En este caso concreto, los demandantes –adolescentes transgénero y sus padres, apoyados por un médico– han sostenido que la ley del Estado mencionado violaba su derecho a recibir tratamientos hormonales, y bloqueadores de pubertad. Y con ello, transgredía la cláusula de protección de igualdad de la decimocuarta Enmienda de la Constitución de EEUU.
La decisión de la Corte, por mayoría de 6 votos contra 3, avaló la mencionada ley de Tennessee, prohibiendo en adelante los tratamientos médicos –de bloqueadores de pubertad y hormonales– a menores con disforia de género.
En principio, la decisión de la Corte no consideró que la ley discriminaba. Más bien, la clasificación no se basaba en el sexo ni en la condición de transgénero, sino en la finalidad médica y la edad.
Prohibía ciertos tratamientos dirigidos a menores de edad, independientemente de su sexo o género.
La crítica a la decisión de la Corte –o su alabanza, como era de esperar– fue inmediata, mostrando la grieta que atraviesa el alma de la sociedad.
Una crítica que no solo cuestiona el papel de los jueces en una democracia constitucional, sino que revela las cosmovisiones contrapuestas que, precisamente, determinan cómo se concibe ese papel. Reflexionemos brevemente sobre estos puntos.
Los jueces son como árbitros
Que los jueces no hacen las reglas, sino que las aplican, fue una afirmación del mismo juez Robert en la audiencia del Senado de confirmación de su nombramiento hace veinte años.
El juez –dijo entonces– es como un árbitro. O del umpire, para los fanáticos del béisbol. Imparcial. Neutral.
Y ahora mantiene la misma postura. Es lo que reafirmó en esta sentencia.
La única función del Tribunal, escribió, es garantizar que la ley no viole la garantía constitucional de igualdad ante la ley. Y no existiendo tal violación, se dejan “las cuestiones sobre su política en manos del pueblo, sus representantes electos y el proceso democrático”.
La derivación de esa afirmación es clara: los conflictos al interior de la democracia, sean culturales o científicos, están fuera del alcance de los magistrados.
El juez debe sustraer al Tribunal del fragor de la lucha política. Esa ha sido la intención durante la presidencia de Roberts en la Corte: preservar la autoridad e independencia judicial. Conferir previsibilidad.

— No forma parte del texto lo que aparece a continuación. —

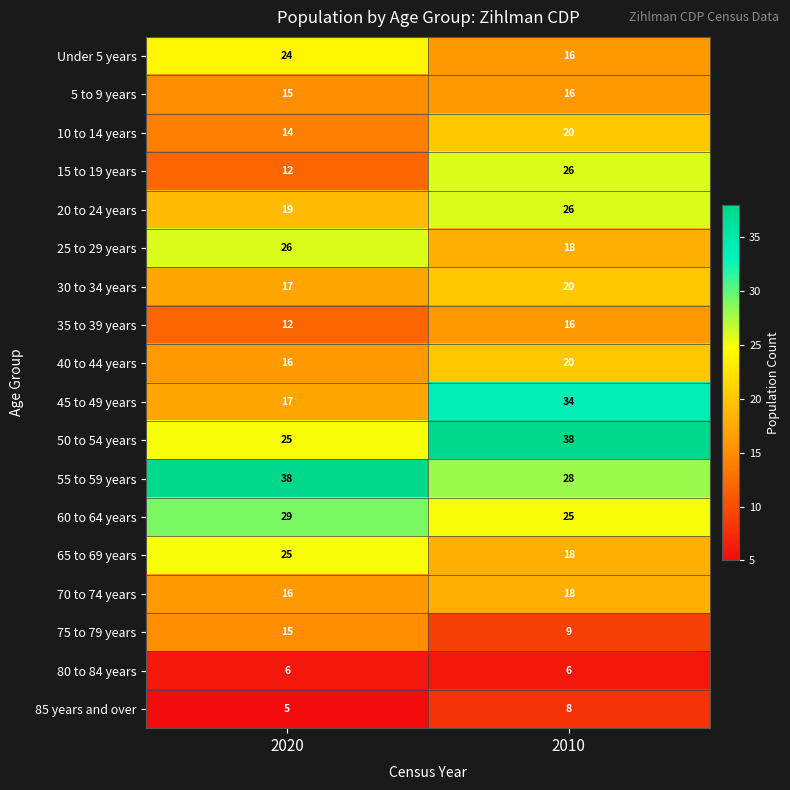

At which category is the sum across all series the highest?

2010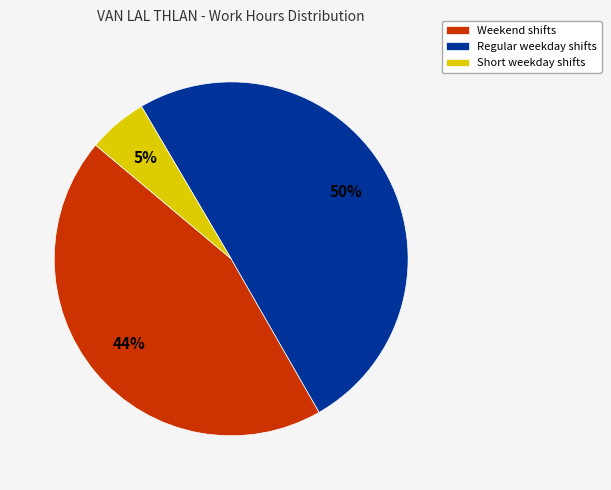

Rank the categories by value from highest to lowest.

Regular weekday shifts, Weekend shifts, Short weekday shifts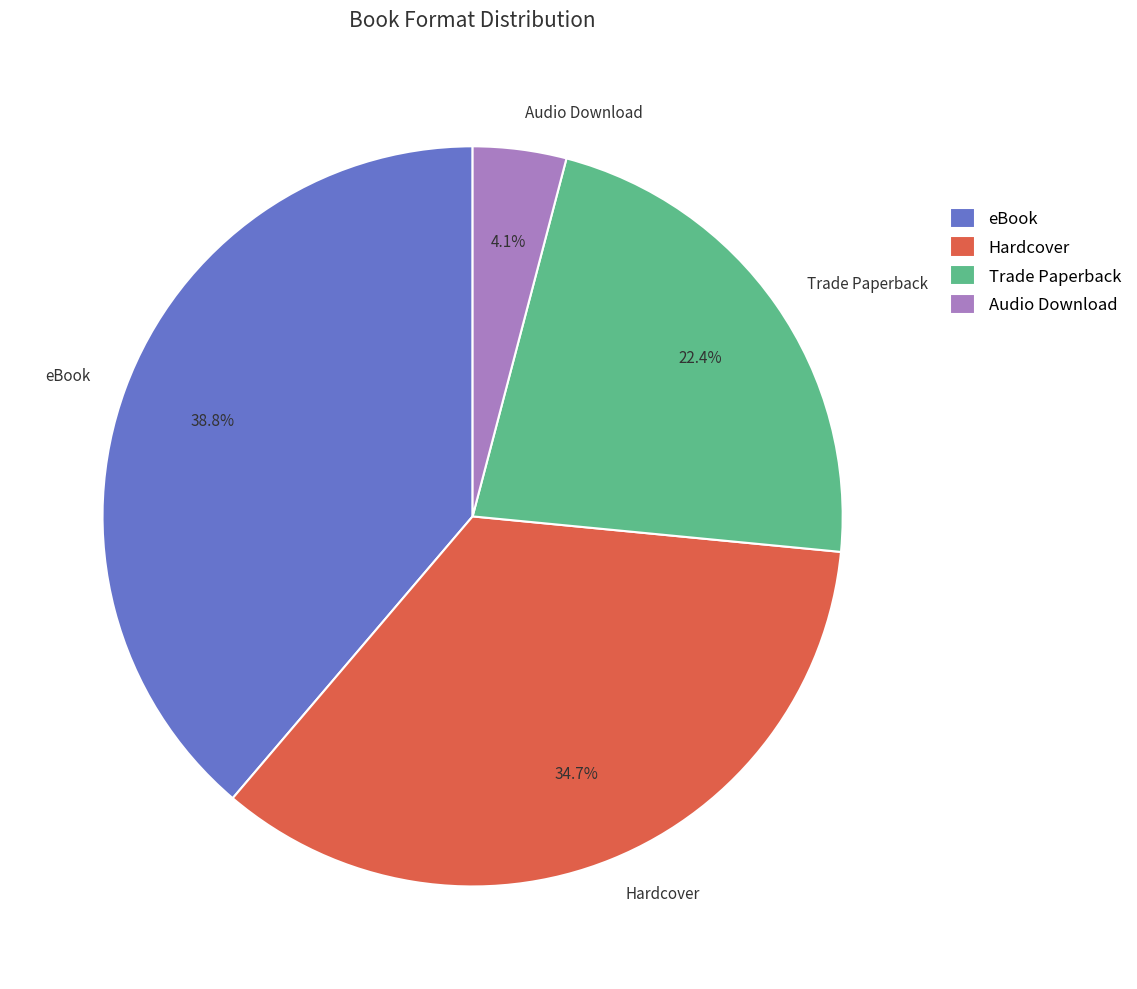

True or false: Hardcover accounts for 35% of the total.

True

Los jueces no son políticos, pero...
El voto en desacuerdo es, sin duda, interesante. Aunque no sorprendente.
La jueza Sotomayor, quien se había resistido a la ley en las audiencias preliminares, argumentó que el Tribunal, al validar la ley, se había distanciado de una revisión judicial relevante dejando a “los niños transgénero y sus familias a merced de los caprichos políticos”. Y que la ley, efectivamente, discrimina a las personas transgénero al clasificarlas según su sexo. Lo que no solamente difunde estereotipos, sino que también ignora los tratamientos médicos recomendados.
La discrepancia en la evaluación del caso es curiosa. Coinciden en que la cuestión es “política.” O estará a merced de la misma.
Roberts dice que su tarea es el discernimiento del criterio racional de la constitucionalidad de la ley, dejando a la democracia la cuestión política del asunto.
Sotomayor retruca, diciendo que, precisamente, por no actuar la Corte en el caso, haciendo la revisión judicial como debería, los demandantes estarán a merced de los “caprichos de la política”.
Más allá del escrutinio constitucional
Lo clave de este caso, me temo, es que en el contexto actual una serie de decisiones constitucionales no solo son solo políticas, sino, más que eso. Son de cosmovisiones.
Suponen una concepción del mundo más allá de lo ideológico. Y en ello está la cuestión de la identidad transgénero.
El criterio que se está debatiendo no es jurídico o legal, sino antropológico. Este no es un debate que se resuelve simplemente aplicando estándares legales.
Es que algunos jueces, como legisladores, hoy no se atreven, no saben o no quieren contestar sobre, por ejemplo, qué es una mujer. Casi todo esta permeado por la viscosidad de un relativismo subjetivista.
Lo que está en disputa es una visión del ser humano: si la identidad de la persona está fundada en una naturaleza corporal dada por el sexo biológico o si puede ser definida solo por la autopercepción subjetiva como sostiene la identidad de género.
Debe reconocerse que el derecho no es neutral: toda norma que afirma o niega tratamientos para menores transgénero implica una toma de posición sobre qué es el ser humano. O qué es el cuerpo. Y aún más, qué significa libertad.
Por ello, aunque un Tribunal decida un caso en términos jurídicos, en lo profundo está revelando una quiebra radical en el alma de Occidente. Una disputa entre cosmovisiones: sobre qué constituye una persona humana.